====== PAGE EXTRACT

Signs of the Times
- Editor: Jarrod Stackelroth
- Associate Editor: Jesse Herford
- Assistant Editor: Zanita Fletcher
- Categories: Christian - Seventh-day Adventist
- Frequency: Monthly
- Publisher: Signs Publishing Company
- Total circulation: 10,000 per month
- First issue: 2 November 1886
- Country: Australia
- Language: English
- Website: signsmag.com
- ISSN: 1038-9733

= Signs of the Times (Australian magazine) =

Australian edition published by Signs Publishing Company

Signs of the Times is a monthly subscription magazine published by Signs Publishing Company, a Seventh-day Adventist publishing house, for Australia and New Zealand. Signs is an easy-to-read magazine for the general public focused on understanding current issues from a biblical point of view as well as promoting a holistic and healthy Adventist lifestyle.

Signs is related to the North American magazine of the same title, which is published by Pacific Press.

==History==
Signs of the Times began publication in Melbourne on 2 November 1885 under the name Bible Echo and Signs of the Times. It is believed to be one of Australia's longest-running periodicals, with only the Salvation Army's The War Cry edging it out by a few years.

============
====== GIVEN MATERIAL

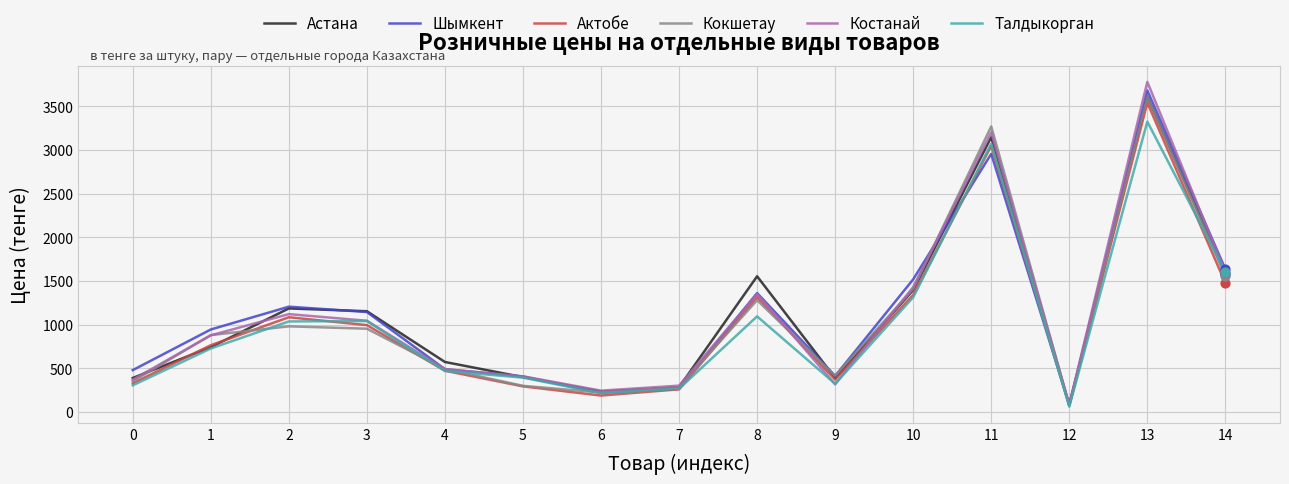

At which category is the sum across all series the highest?

13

============

▶ [THE TASK]
Transcribe the part of the Signs of the Times text above, starting at "Signs of the Times is" and ending at "by Pacific Press.".

▶ [EXERCISE OUTPUT]
Signs of the Times is a monthly subscription magazine published by Signs Publishing Company, a Seventh-day Adventist publishing house, for Australia and New Zealand. Signs is an easy-to-read magazine for the general public focused on understanding current issues from a biblical point of view as well as promoting a holistic and healthy Adventist lifestyle.

Signs is related to the North American magazine of the same title, which is published by Pacific Press.